Dennis Dariotis, 22, founder and CEO of crypto-focused trading software company GoQuant, remembers the constraints and pressure to maximize his trading portfolio when he was still in his third year of school.
“I remember telling my teachers that I had to take 10 minutes off class to check my portfolio at the opening and closing of the market,” Dariotis said in an interview.
The young trading genius remembered that his teacher wanted to see the computer screen and what he was trading. But he said, “No, unfortunately it’s private” and closed the laptop. This was an interesting precursor to the crypto-focused dark pool app that Dariotis released last month.
Dariotis grew up in Montreal, where his first memory of the trading world was being drawn to the flashing green and red symbols on the CNBC morning show his parents broadcast in the background. It was only a matter of time before people made the connection between the ticker on their TV screen and the money in their piggy bank.
Since my student days, when I boldly followed Warren Buffett’s investment theories, the next logical step was to take up computer programming. “When I was 11 or 12 years old, I became interested in computer programming, starting with basic web development languages and evolving into Python and C++,” he recalls.
Listening to Daliotis, his evolution toward building trade infrastructure seems like the most natural thing in the world. By the age of 13, he realized that scanning large datasets was taking too much time. Is there a way to use his computing know-how to automate that process? That way, he can spend more time researching trading strategies and capturing alpha.
Dariotis, who had no prior knowledge of quantitative trading, began backtesting strategies, researching various elements of portfolio construction, optimization, and risk management, and “really getting into the weeds of all the elements of how quantitative markets work.”
It didn’t take long for a breakthrough to occur. At the ripe age of 15, Dariotis says he essentially licensed his strategy and began consulting for his first major client, a large Canadian bank. This was followed by several other investment managers. Then, at a trading and data science conference in New York, a major hedge fund tried to hire Dariotis on the spot.
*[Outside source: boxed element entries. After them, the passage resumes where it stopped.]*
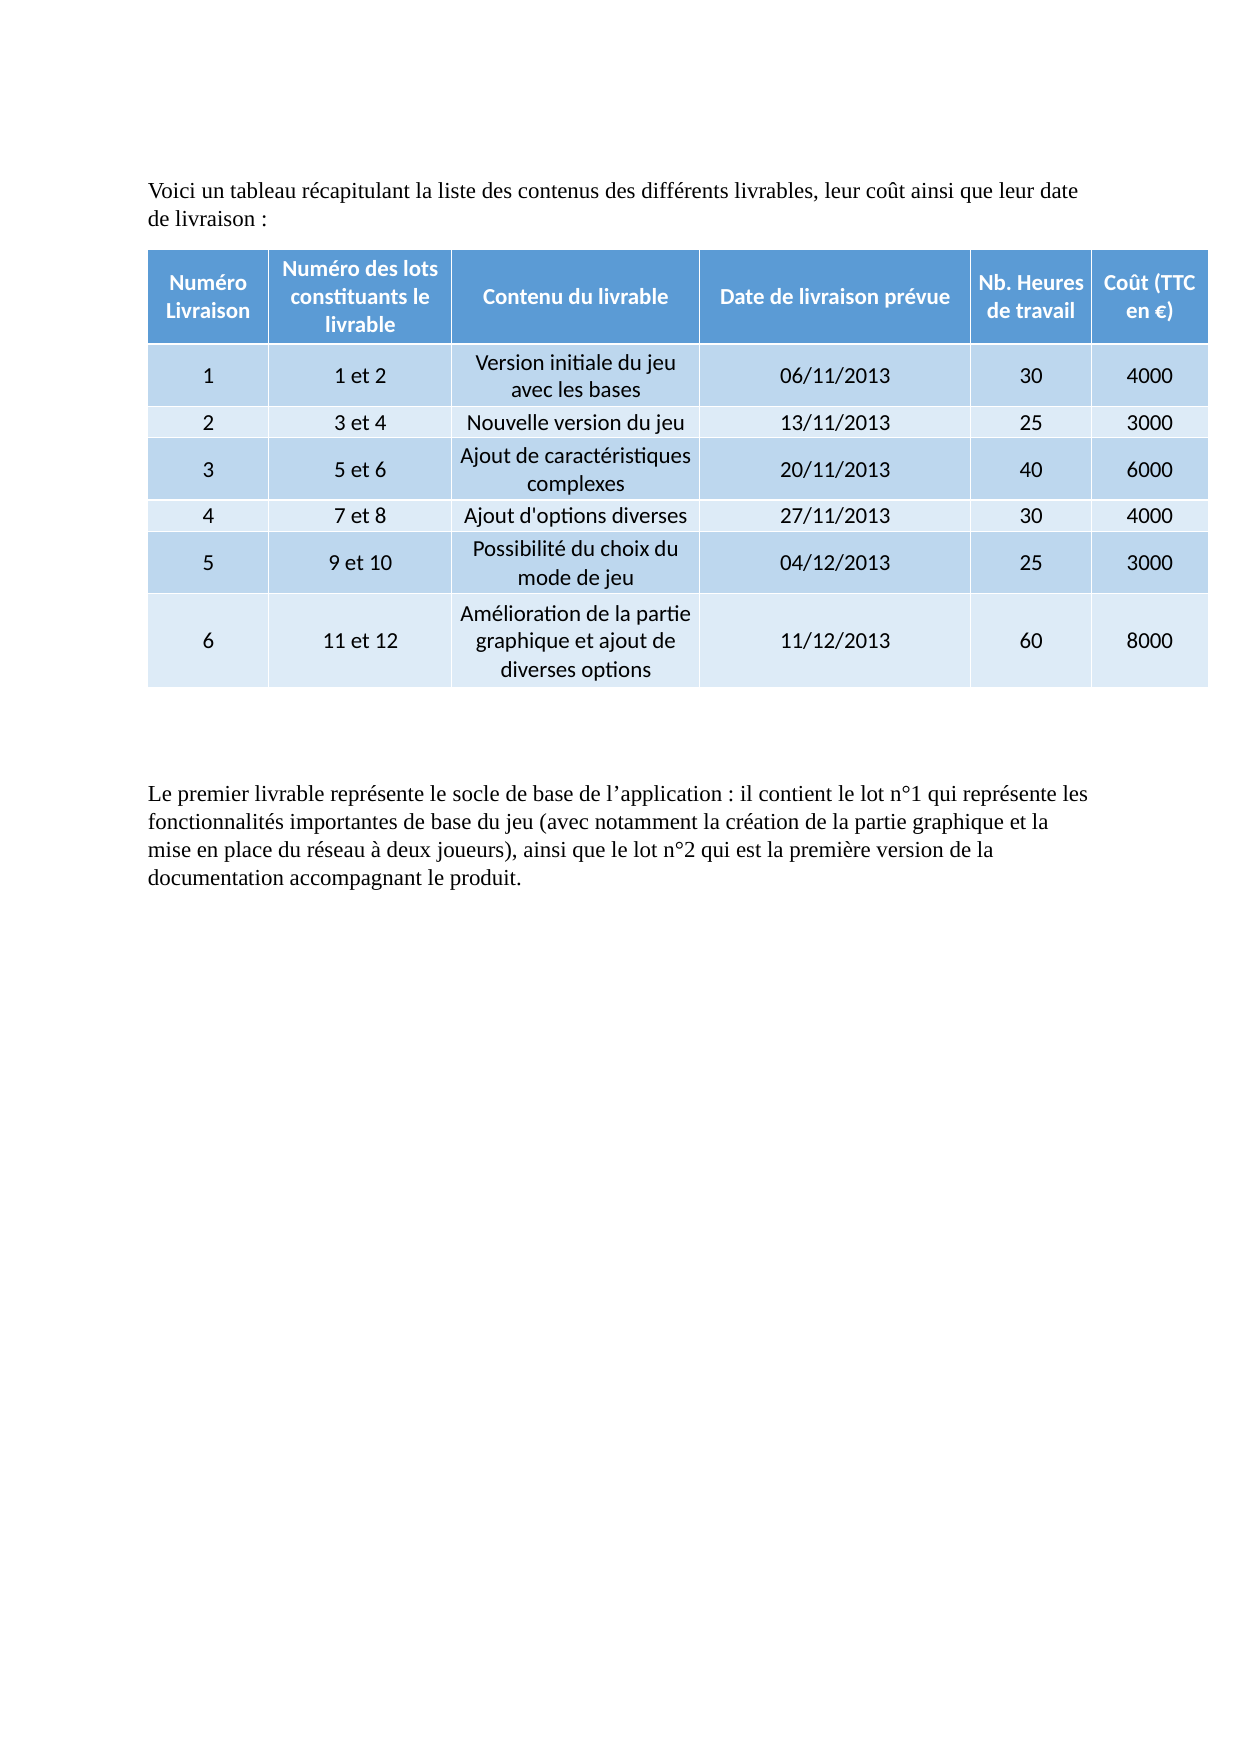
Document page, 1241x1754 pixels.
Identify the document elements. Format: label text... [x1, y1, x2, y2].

table_cell 3 et 4 [269, 407, 451, 437]
table_cell 2 [148, 407, 268, 437]
table_cell 40 [971, 438, 1091, 499]
table_cell 20/11/2013 [700, 438, 970, 499]
table_cell 27/11/2013 [700, 501, 970, 531]
table_cell 6000 [1092, 438, 1208, 499]
table_cell 7 et 8 [269, 501, 451, 531]
table_cell 4000 [1092, 345, 1208, 406]
table_cell 11/12/2013 [700, 594, 970, 687]
table_cell Ajout de caractéristiques complexes [452, 438, 699, 499]
table_cell 30 [971, 501, 1091, 531]
table_header Date de livraison prévue [700, 250, 970, 343]
table_header Nb. Heures de travail [971, 250, 1091, 343]
text Le premier livrable représente le socle de base de l’application : il contient le lot n°1 qui représente les fonctionnalités importantes de base du jeu (avec notamment la création de la partie graphique et la mise en place du réseau à deux joueurs), ainsi que le lot n°2 qui est la première version de la documentation accompagnant le produit. [148, 780, 1093, 890]
table_cell 3 [148, 438, 268, 499]
table_cell 5 [148, 532, 268, 593]
table_cell 3000 [1092, 532, 1208, 593]
table_cell 8000 [1092, 594, 1208, 687]
table_cell Possibilité du choix du mode de jeu [452, 532, 699, 593]
table_cell 60 [971, 594, 1091, 687]
table_cell 9 et 10 [269, 532, 451, 593]
table_header Contenu du livrable [452, 250, 699, 343]
table_cell 4 [148, 501, 268, 531]
table_cell 13/11/2013 [700, 407, 970, 437]
table_cell 04/12/2013 [700, 532, 970, 593]
table_cell Amélioration de la partie graphique et ajout de diverses options [452, 594, 699, 687]
table_cell 30 [971, 345, 1091, 406]
table_cell 1 et 2 [269, 345, 451, 406]
table_cell 1 [148, 345, 268, 406]
table_header Numéro des lots constituants le livrable [269, 250, 451, 343]
table_cell 4000 [1092, 501, 1208, 531]
table_cell 6 [148, 594, 268, 687]
table_cell 06/11/2013 [700, 345, 970, 406]
table_header Numéro Livraison [148, 250, 268, 343]
table_cell Ajout d'options diverses [452, 501, 699, 531]
table_cell Version initiale du jeu avec les bases [452, 345, 699, 406]
table_cell 11 et 12 [269, 594, 451, 687]
table_header Coût (TTC en €) [1092, 250, 1208, 343]
text Voici un tableau récapitulant la liste des contenus des différents livrables, leur coût ainsi que leur date de livraison : [148, 177, 1093, 231]
table_cell 25 [971, 407, 1091, 437]
table_cell 3000 [1092, 407, 1208, 437]
table_cell 25 [971, 532, 1091, 593]
table_cell 5 et 6 [269, 438, 451, 499]
table_cell Nouvelle version du jeu [452, 407, 699, 437]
“But then they were like, ‘Wait a minute, how old are you?'” And I said, ‘I’m 15,’ and they were kind of surprised. ”
It was also around this time that Dariotis started paying attention to cryptocurrencies. The first thing we noticed was how retail-oriented the crypto market was and lacked real institutional-level infrastructure. Cryptocurrencies have suffered severely from the spread of fragmented liquidity across many venues, including centralized exchanges, decentralized exchanges, and OTC desks.
Applying the Data Markets toolset to cryptocurrencies, Dariotis noticed delays when trading venues updated their order books. He realized that building the entire infrastructure stack was the best way to go.
By January 2025, GoQuant had secured a $3 million pre-seed round, as well as a $4 million seed round led by crypto trading firm GSR. It currently processes more than $1 billion in daily trading volume and employs approximately 80 staff spread across the United States, Europe, India, the Philippines, and Morocco.
Recent additions to the brand include the GoDark institutional-grade dark pool and the GoCredit lending platform, with approximately $500 million in cryptocurrency loans planned.
“We really want to be at the center of how value moves,” Dariotis said. “So we are primarily a technology provider rather than a financial intermediary at a point where everything is essentially becoming a market: prediction markets, ‘permissioning’ of all types of assets, tokenization of all types of assets, etc. We are primarily a technology provider rather than a financial intermediary. Everything is becoming tradable, so we need a core platform that connects everything and does it in a performant way.”
So what is Dariotis’ advice to other kids who are busily building multibillion-dollar companies in their bedrooms?
“You have to be flexible and willing to adapt and potentially pivot,” he said. “We started out just processing data, but you could probably do better if you just stayed in the small data world. Even if it could be a $100 million business in and of itself, you don’t want to have a product silo when its value could be multiplied many times over by building an entire connected ecosystem.”